→ Exercise:
The complete listing that follows is to be set down again, exactly as it appears.

※ ※ ※

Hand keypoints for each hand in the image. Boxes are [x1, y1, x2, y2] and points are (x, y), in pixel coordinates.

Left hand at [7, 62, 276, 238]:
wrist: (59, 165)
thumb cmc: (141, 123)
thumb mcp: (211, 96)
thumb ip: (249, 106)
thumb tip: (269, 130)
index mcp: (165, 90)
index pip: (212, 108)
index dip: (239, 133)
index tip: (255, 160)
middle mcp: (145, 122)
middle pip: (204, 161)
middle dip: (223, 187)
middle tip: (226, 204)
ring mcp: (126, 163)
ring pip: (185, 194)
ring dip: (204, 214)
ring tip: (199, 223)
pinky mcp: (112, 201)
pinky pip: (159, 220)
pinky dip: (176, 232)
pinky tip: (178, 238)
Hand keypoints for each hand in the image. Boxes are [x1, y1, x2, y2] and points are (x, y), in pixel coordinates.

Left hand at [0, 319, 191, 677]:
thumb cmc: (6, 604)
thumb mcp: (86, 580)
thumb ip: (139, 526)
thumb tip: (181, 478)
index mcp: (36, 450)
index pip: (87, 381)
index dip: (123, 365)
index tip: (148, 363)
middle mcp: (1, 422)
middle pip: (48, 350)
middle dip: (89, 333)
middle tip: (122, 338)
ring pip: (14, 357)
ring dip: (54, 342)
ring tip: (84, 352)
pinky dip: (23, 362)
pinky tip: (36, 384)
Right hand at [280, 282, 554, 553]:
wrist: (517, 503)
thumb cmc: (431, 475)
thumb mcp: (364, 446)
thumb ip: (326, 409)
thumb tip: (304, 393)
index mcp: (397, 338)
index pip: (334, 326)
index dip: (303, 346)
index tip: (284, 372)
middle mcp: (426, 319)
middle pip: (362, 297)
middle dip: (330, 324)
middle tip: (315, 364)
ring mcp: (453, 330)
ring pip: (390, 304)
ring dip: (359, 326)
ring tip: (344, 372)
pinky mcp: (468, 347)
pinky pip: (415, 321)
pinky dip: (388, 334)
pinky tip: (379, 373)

※ ※ ※

→ Exercise output:
Hand keypoints for each hand in the image. Boxes are [x1, y1, x2, y2] and points are (x, y), in pixel coordinates.

Left hand at [7, 62, 276, 238]:
wrist: (59, 165)
thumb cmc: (141, 123)
thumb mcp: (211, 96)
thumb ip: (249, 106)
thumb tip: (269, 130)
index mcp: (165, 90)
index pip: (212, 108)
index dip: (239, 133)
index tip: (255, 160)
middle mcp: (145, 122)
middle pip: (204, 161)
middle dip: (223, 187)
middle tip: (226, 204)
ring mcp: (126, 163)
ring pip: (185, 194)
ring dip: (204, 214)
ring tip: (199, 223)
pinky mcp: (112, 201)
pinky pip: (159, 220)
pinky dip: (176, 232)
pinky tip: (178, 238)
Hand keypoints for each hand in the image. Boxes are [x1, y1, x2, y2] and points are (x, y), in pixel coordinates.

Left hand at [0, 319, 191, 677]:
thumb cmc: (6, 604)
thumb mcp: (86, 580)
thumb ip: (139, 526)
thumb tip: (181, 478)
index mcp: (36, 450)
index pip: (87, 381)
index dip: (123, 365)
index tip: (148, 363)
middle mcp: (1, 422)
middle pip: (48, 350)
middle dip: (89, 333)
middle tip: (122, 338)
ring pip: (14, 357)
ring dip: (54, 342)
ring tip: (84, 352)
pinky dip: (23, 362)
pinky tip: (36, 384)
Right hand at [280, 282, 554, 553]:
wrist: (517, 503)
thumb cmc: (431, 475)
thumb mcp: (364, 446)
thumb ip: (326, 409)
thumb tip: (304, 393)
index mcp: (397, 338)
index pip: (334, 326)
index dip: (303, 346)
index tip: (284, 372)
middle mcp: (426, 319)
middle pip: (362, 297)
middle dip: (330, 324)
middle tip: (315, 364)
ring mcp: (453, 330)
ring pip: (390, 304)
ring dip: (359, 326)
ring tip: (344, 372)
pinky mcp: (468, 347)
pinky pip: (415, 321)
pinky dip: (388, 334)
pinky tip: (379, 373)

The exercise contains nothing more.